__Task directions__.
Please retype the records from the line containing "Which box is" through the end of the records, both ends included, and leave the pictures out of your answer.

== == ==

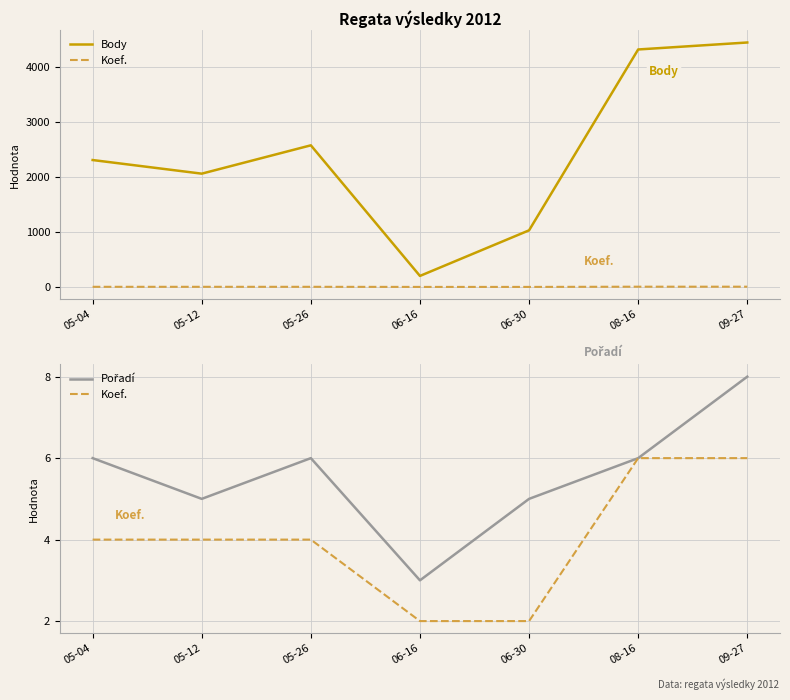

What is the smallest value displayed?

2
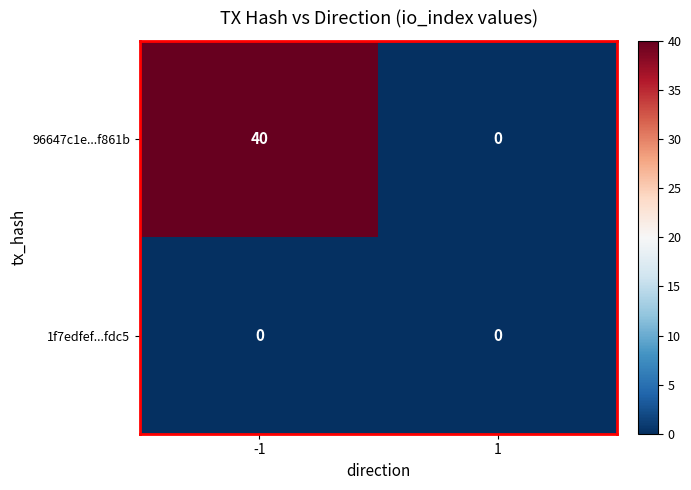

What is the highest value of the 96647c1e...f861b series?

40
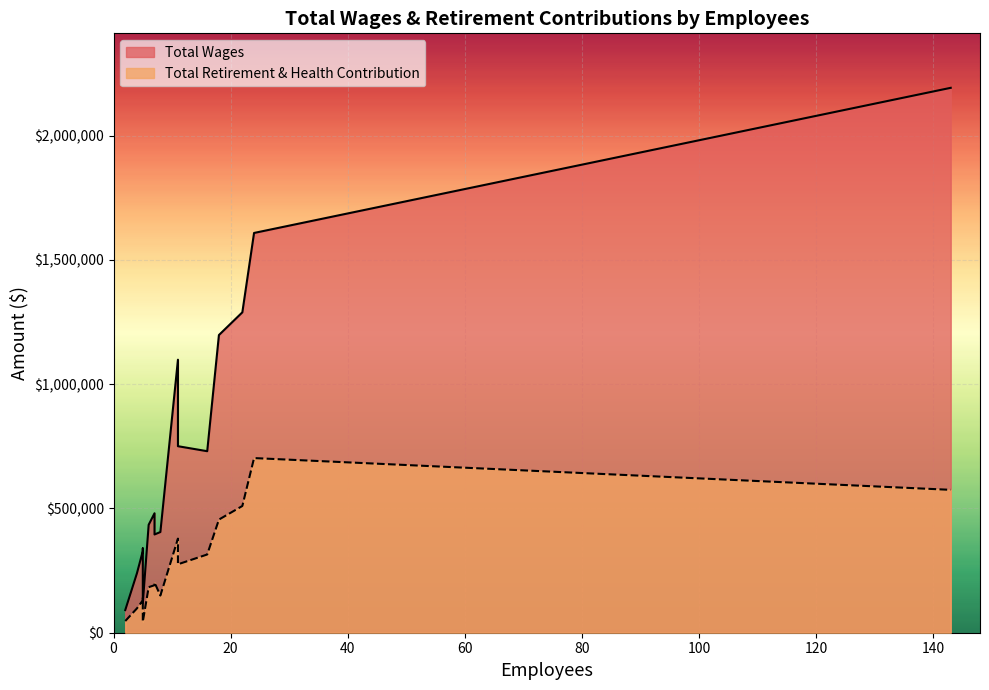

Rank the series by their average value, from highest to lowest.

Total Wages, Total Retirement & Health Contribution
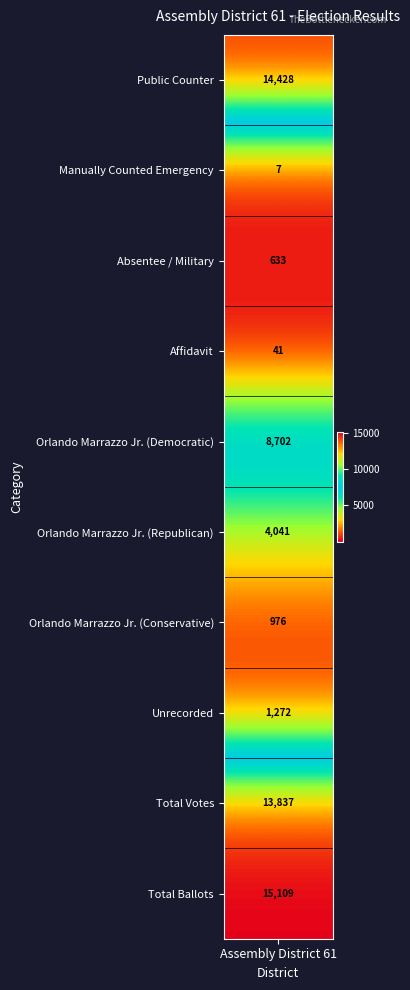

How many data points are less than 4041?

5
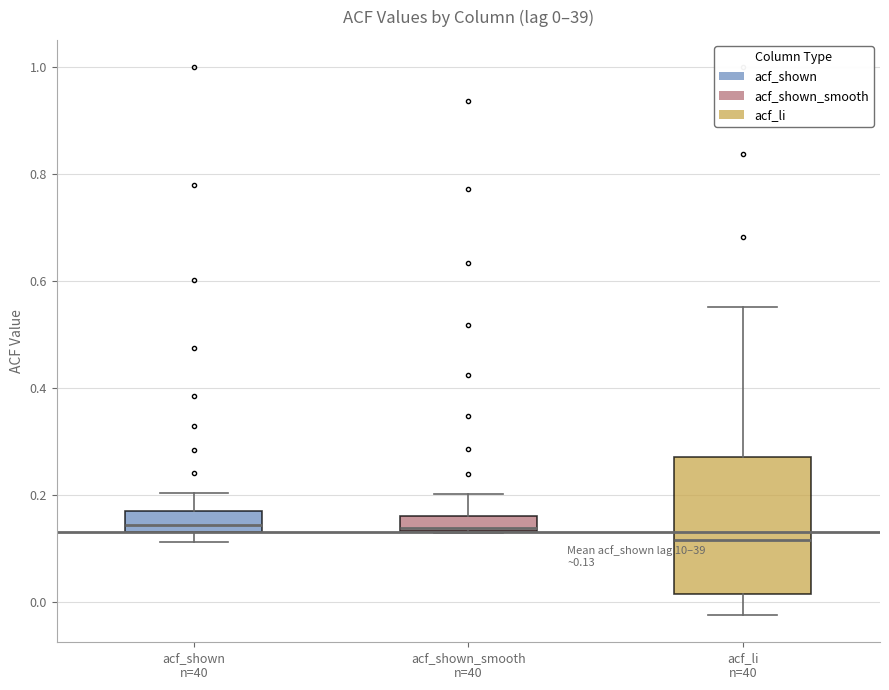

Which box is the tallest, from its lower edge to its upper edge?

acf_li n=40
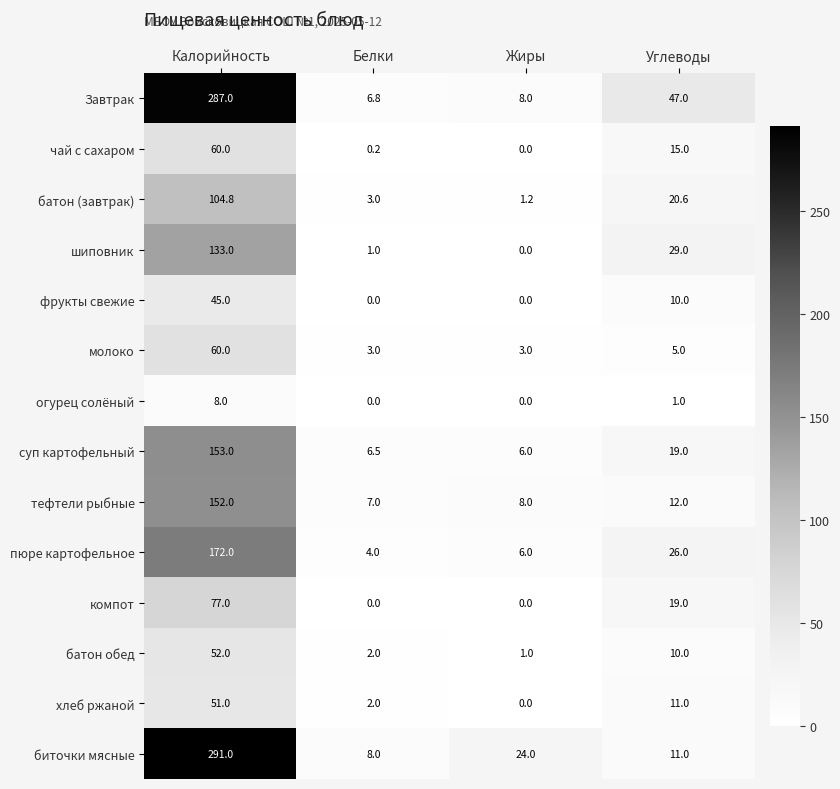

At which category is the sum across all series the highest?

Калорийность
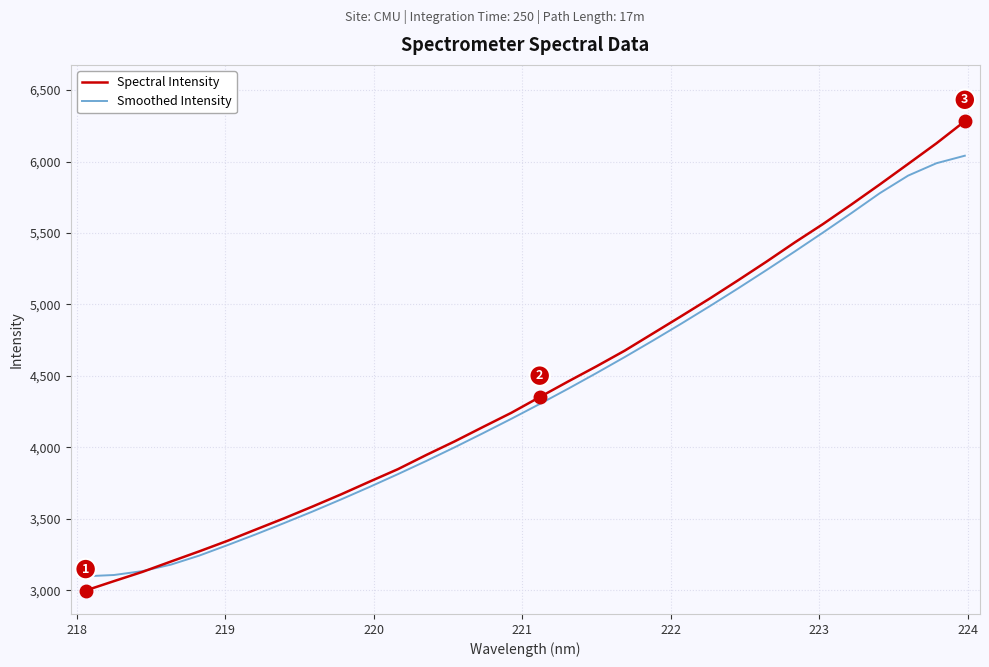

What is the sum of all Spectral Intensity values?

141400.2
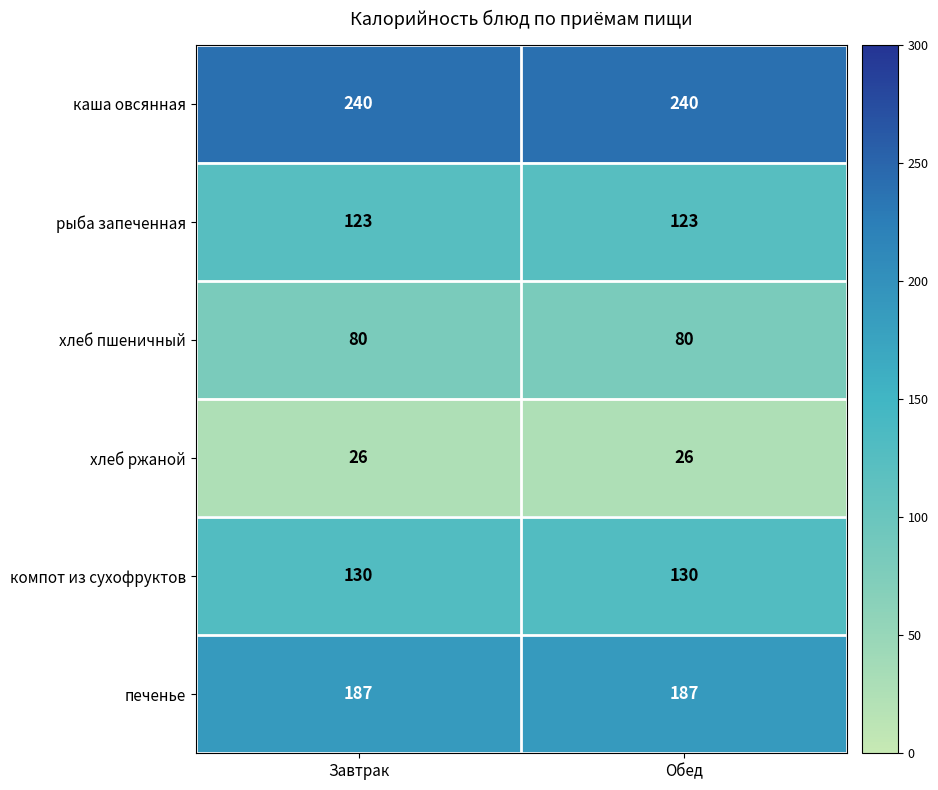

What is the minimum value for печенье?

187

== == ==

__Task solution__.
Which box is the tallest, from its lower edge to its upper edge?

acf_li n=40

At which category is the sum across all series the highest?

Калорийность

What is the sum of all Spectral Intensity values?

141400.2

What is the minimum value for печенье?

187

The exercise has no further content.